The U.S. average retail pump price for diesel dropped 4.1 cents this week to $4.006 per gallon, the agency said, which is 14.1 cents per gallon cheaper compared to the same week in 2012. Diesel prices dropped in every region of the country, falling under the $4 per gallon mark in the Lower Atlantic ($3.983) and Midwest ($3.979), along with the Gulf Coast and Rocky Mountains (both $3.935).

Gasoline prices also continued to fall this week, the EIA noted, though only by 1.6 cents to a U.S. average of $3.68 per gallon. However, the agency pointed out that’s 23.8 cents per gallon cheaper when compared to the same week in 2012.

Retail prices for gasoline fell in every region of the country except the Midwest, where prices increased 1.2 cents per gallon, while the Rocky Mountains ($3.469) and Gulf Coast ($3.565) hosted the lowest retail gasoline pump prices in the U.S.

Yet despite the downward angle of fuel prices over the last several weeks and EIA forecasts that this trend should continue, the agency cautioned in its latest Short Term Energy Outlook (STEO) that “energy price forecasts are highly uncertain and the current values of futures and options contracts suggest that prices” could shift back into an upward direction.

[By contrast, some observers believe rising diesel prices are a good thing, as Forbes Columnist Bill Conerly noted in a recent article.]

That being said, the EIA noted that weekly U.S. average regular gasoline retail price fell in early March for the first time since mid-December and continue to decline, with lower crude oil prices resulting in monthly average regular gasoline prices staying near the February average of $3.67 per gallon over the next few months.

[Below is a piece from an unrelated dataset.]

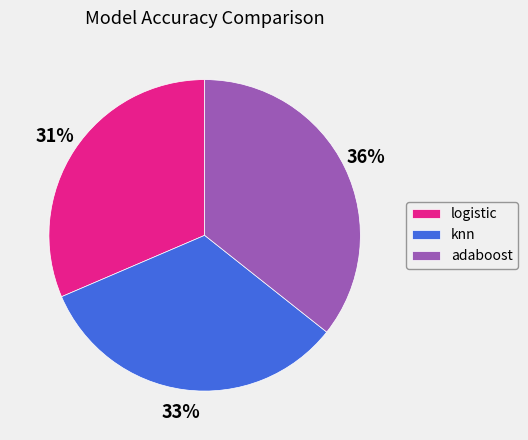

The logistic slice represents 18% of the pie. True or false?

False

The agency now expects the annual average retail price for regular-grade gasoline to decline from $3.63 per gallon in 2012 to $3.55 per gallon in 2013 and $3.38 per gallon in 2014. For diesel, EIA said the annual average should drop to $3.90 per gallon for this year, compared to $3.97 in 2012, and keep falling to $3.80 in 2014.

EIA also expects that the Brent crude oil spot price – the global benchmark for oil prices – should average $108 per barrel in 2013 and $101 per barrel in 2014, compared to an average $112 per barrel in 2012 that spiked to $119 per barrel in early February this year.

The agency added that the projected discount of West Texas Intermediate (WTI) crude oil – a domestic U.S. marker for oil prices – to Brent, which increased to a monthly average of more than $20 per barrel in February, should average $16 per barrel in 2013 and $9 per barrel in 2014, as planned new pipeline capacity lowers the cost of moving mid-continent crude oil to the Gulf Coast refining centers.

EIA also noted in its latest STEO report that U.S. crude oil production exceeded an average level of 7 million barrels per day (bbl/d) in November and December last year – the highest volume since December 1992 – with the agency estimating that U.S. total crude oil production averaged 6.5 million barrels per day (bbl/d) in 2012, an increase of 800,000 bbl/d from 2011.

Looking forward, the agency projects that domestic crude oil production should average 7.3 million bbl/d in 2013 and 7.9 million bbl/d in 2014.